Platelet-rich plasma

Platelet Rich Plasma(PRP) has been in clinical use for the management of musculoskeletal conditions for several years(Mlynarek, 2016). It is defined as autologous blood with platelet concentrations above physiological baseline. Because PRP is derived from the patients’ own blood it carries very few side effects with low risks of infection and allergic reaction(Nagae et al., 2007). It is postulated that PRP promotes endogenous healing processes. It is believed that PRP stimulates the recruitment, proliferation of cells central to regeneration via a number of growth factors and proteins released from platelets(Anitua et al., 2005, Sys et al., 2011). Over the last 24 months there has been an explosion in robust evidence indicating that intradiscal PRP injections are effective in successfully alleviating symptoms associated with disc degeneration(Levi et al., 2016, Akeda et al., 2017, Comella et al., 2017). Indeed, in the first double-blind randomised controlled trial(RCT) of intradiscal PRP injection participants demonstrated significant improvement in outcome scores for function, pain and quality of life for a sustained period of at least 1 year(Tuakli-Wosornu, 2016).
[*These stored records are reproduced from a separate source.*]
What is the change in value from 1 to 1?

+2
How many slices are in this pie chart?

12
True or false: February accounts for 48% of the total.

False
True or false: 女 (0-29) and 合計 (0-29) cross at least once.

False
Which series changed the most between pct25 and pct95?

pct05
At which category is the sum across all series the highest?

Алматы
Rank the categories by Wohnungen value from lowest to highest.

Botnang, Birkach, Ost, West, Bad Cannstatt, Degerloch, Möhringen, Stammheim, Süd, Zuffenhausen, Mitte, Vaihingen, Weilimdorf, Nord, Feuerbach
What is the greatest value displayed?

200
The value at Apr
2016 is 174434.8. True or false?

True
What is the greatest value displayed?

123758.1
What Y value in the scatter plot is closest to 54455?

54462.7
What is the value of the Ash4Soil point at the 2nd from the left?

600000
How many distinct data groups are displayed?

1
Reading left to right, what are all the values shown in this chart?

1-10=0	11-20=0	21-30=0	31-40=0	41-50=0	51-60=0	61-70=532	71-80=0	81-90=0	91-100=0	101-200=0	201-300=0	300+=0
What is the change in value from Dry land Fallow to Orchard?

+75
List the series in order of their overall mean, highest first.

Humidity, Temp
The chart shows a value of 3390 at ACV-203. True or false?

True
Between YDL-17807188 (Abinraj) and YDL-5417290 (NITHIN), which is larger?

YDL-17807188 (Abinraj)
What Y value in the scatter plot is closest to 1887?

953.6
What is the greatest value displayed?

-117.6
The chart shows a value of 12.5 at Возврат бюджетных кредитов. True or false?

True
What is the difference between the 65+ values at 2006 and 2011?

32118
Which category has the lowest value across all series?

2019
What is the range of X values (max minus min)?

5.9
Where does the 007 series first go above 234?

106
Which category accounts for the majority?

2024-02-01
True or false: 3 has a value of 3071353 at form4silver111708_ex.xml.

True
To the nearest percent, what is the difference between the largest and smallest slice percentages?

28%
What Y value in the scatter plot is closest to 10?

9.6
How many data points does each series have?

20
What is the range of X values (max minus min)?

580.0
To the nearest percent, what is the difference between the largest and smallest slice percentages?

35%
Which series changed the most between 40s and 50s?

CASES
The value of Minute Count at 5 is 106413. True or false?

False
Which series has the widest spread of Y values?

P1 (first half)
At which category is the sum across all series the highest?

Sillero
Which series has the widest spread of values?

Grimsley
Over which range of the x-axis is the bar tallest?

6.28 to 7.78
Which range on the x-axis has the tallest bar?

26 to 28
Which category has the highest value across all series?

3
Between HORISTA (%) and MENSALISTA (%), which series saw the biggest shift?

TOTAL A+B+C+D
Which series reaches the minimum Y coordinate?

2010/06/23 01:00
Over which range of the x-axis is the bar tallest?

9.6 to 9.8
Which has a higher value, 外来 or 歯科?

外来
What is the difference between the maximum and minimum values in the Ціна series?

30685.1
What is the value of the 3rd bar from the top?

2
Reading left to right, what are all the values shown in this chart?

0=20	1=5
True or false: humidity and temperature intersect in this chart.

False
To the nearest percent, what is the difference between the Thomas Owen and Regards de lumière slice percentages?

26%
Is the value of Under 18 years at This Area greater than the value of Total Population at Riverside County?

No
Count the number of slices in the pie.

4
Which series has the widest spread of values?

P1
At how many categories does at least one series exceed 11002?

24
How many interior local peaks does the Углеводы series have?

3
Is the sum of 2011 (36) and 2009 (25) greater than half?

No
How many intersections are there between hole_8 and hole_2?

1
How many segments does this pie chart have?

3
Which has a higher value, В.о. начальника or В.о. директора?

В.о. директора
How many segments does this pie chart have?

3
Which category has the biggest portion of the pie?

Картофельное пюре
Bone Marrow derived mesenchymal stem cells

Bone marrow is a rich store of the bodies own source of mesenchymal stem cells(MSC). MSCs are stem cells that have extensive proliferative capacity(Elabd et al., 2016). In addition to their incredible ability to differentiate into various cellular subtypes depending on their host environment bone marrow derived MSCs(bMSC) possess profound immunomodulatory properties that promote cellular repair and homeostasis(Pourgholaminejad, 2016, Chen et al., 2016). Trials have demonstrated that biologic therapy using bMSCs is effective in decreasing pain, improving function and halting structural deterioration in patients with back pain(Pettine et al., 2016, Noriega et al., 2017, Orozco et al., 2011).  The effect of these treatments is long lasting, with over 80% of patients managing to avoid a surgical intervention at 24-months(Pettine et al., 2016). In addition to symptomatic relief follow-up MRI imaging at 12 months has demonstrated that bMSC intradiscal injections halt disc degeneration(Pettine et al., 2016). This compelling evidence highlights the potential role of bMSC intradiscal injections in managing low back pain.

Fat derived mesenchymal like stem cells

The bodies fat stores is a rich reservoir of previously unknown MSCs. These adipose derived MSCs(aMSC) are considerably easier to harvest than bone marrow derived MSCs. Using established methods such as the Lipogems device(Bianchi et al., 2013), these cells can be harvested without the need for complex culturing techniques(Bosetti et al., 2016). Additionally, the concentration of MSCs derived from adipose tissue has been demonstrated to be higher than that derived from bone marrow(Murphy et al., 2013). Adipose derived MSCs have also been demonstrated to be more potent immunomodulators when compared to bMSC(Melief et al., 2013). Results from recently published clinical trials examining the role of intradiscal aMSC injections have demonstrated that patients report significant improvement in pain, function and quality of life scores(Kumar et al., 2017, Comella et al., 2017). These improvements occurred in conjunction with increased discal water content at 12 months following cellular transplantation with aMSCs(Kumar et al., 2017).  Indeed no cases were observed to have worsening radiographic imaging over the course of the trial following biologic therapy(Kumar et al., 2017). The ubiquity of aMSC and the established uncomplicated harvesting methods means that we are likely to see a vast increase in the use of such therapy in the management of low back pain.